In general, we are unaware that the existing CBO analysis results lead to a similar guarantee as in our work when assuming querying infeasible points does not yield a reward. One key difference is that with the active learning component and feasibility assumption, we could guarantee to query a feasible point that bears a reward converging to optimal value with the desired confidence. In our specific reward formulation, we regard such a guarantee and, therefore, the contribution in algorithm design and analysis as sufficiently different from the previous work, even when only focusing on the coupled setting.


\subsection{Empty Subsets of Search Space}
It is possible that certain subsets discussed in \secref{sec:algorithm} could be empty at a certain $t$ as a result of intersections. However, according to the assumptions in \secref{sec: analysis} and \lemref{lem: roi}, the properly chosen $\beta$ does not result in over-aggressive filtering with high probability. From this perspective, ROI $\roi$ is soundly defined. \algname is also robust to empty $U_{\cFunc_\conIdx, t}$. As shown in \algref{alg:main}, the domain where the acquisition functions defined in \eqref{eq:acqC} and \eqref{eq:acqF} are maximized allow empty $U_{\cFunc_\conIdx, t}$ for \algname to proceed.

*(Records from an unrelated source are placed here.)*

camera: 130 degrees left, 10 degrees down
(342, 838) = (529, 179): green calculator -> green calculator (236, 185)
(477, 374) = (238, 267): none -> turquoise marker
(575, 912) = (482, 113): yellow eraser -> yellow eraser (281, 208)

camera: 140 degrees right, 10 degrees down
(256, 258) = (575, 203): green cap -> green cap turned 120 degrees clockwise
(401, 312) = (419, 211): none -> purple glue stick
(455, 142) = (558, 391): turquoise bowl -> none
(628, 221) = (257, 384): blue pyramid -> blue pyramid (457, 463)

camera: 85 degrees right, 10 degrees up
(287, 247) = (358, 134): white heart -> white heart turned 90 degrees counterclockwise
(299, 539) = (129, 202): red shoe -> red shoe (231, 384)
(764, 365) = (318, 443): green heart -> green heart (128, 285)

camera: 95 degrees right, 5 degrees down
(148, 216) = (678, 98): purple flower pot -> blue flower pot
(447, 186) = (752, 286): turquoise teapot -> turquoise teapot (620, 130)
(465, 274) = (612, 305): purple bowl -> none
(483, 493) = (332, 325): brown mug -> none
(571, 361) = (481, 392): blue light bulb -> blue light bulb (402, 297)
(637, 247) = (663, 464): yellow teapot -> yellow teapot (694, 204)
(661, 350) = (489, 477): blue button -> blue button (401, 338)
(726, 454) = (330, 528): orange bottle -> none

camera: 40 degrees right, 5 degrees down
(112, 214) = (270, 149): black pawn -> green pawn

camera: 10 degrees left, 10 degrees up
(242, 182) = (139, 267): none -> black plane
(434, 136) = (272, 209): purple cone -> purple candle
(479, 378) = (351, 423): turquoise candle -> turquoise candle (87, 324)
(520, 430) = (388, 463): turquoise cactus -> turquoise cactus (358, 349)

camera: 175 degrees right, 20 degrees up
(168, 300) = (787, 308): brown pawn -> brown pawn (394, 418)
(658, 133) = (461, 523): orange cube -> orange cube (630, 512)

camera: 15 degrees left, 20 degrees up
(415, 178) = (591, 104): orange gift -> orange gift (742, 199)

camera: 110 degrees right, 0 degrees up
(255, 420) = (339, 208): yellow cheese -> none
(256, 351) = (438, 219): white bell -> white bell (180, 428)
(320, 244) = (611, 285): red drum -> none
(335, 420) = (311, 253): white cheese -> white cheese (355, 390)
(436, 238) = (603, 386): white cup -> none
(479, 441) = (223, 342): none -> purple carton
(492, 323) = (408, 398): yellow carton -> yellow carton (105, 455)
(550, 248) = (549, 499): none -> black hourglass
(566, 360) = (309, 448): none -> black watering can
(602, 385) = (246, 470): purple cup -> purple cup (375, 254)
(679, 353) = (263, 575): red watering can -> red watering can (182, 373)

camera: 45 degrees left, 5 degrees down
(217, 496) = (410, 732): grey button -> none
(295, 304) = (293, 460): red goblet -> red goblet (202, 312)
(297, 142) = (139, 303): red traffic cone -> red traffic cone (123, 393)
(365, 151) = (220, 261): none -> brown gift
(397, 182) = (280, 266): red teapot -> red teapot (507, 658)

\subsection{Limitations and Future Work}\label{sec:limitations}
The limitation of \algname includes (1) the inefficiency of identifying the ROIs due to the pointwise comparison in current implementation relying on discretization; (2) the lack of discussion over correlated unknowns, which are common in practice (e.g., two constraints are actually lower bound and upper bound of the same value). Though we briefly discuss and study corresponding scenarios, we expect the following work could improve the algorithm's effectiveness and the comprehensiveness of corresponding analysis accordingly.